Task objective
Print exactly the lines from the line with "n nacional." to the last line of the data, please, both included.

··· Records for processing ···

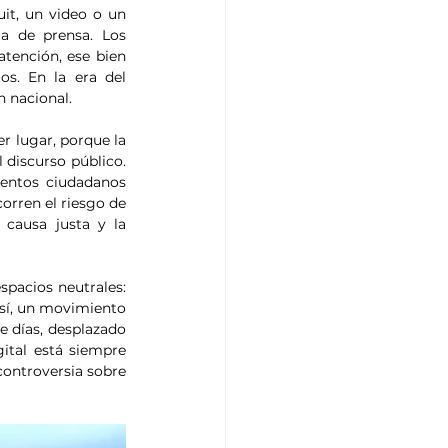
it, un video o un 
 de prensa. Los 
tención, ese bien 
escaso que determina qué temas se vuelven urgentes y cuáles permanecen ocultos. En la era del 
n nacional.
 lugar, porque la 
discurso público. 
entos ciudadanos 
rren el riesgo de 
 causa justa y la 
spacios neutrales: 
sí, un movimiento 
 días, desplazado 
ital está siempre 
ontroversia sobre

···

Response area
n nacional.
 lugar, porque la 
discurso público. 
entos ciudadanos 
rren el riesgo de 
 causa justa y la 
spacios neutrales: 
sí, un movimiento 
 días, desplazado 
ital está siempre 
ontroversia sobre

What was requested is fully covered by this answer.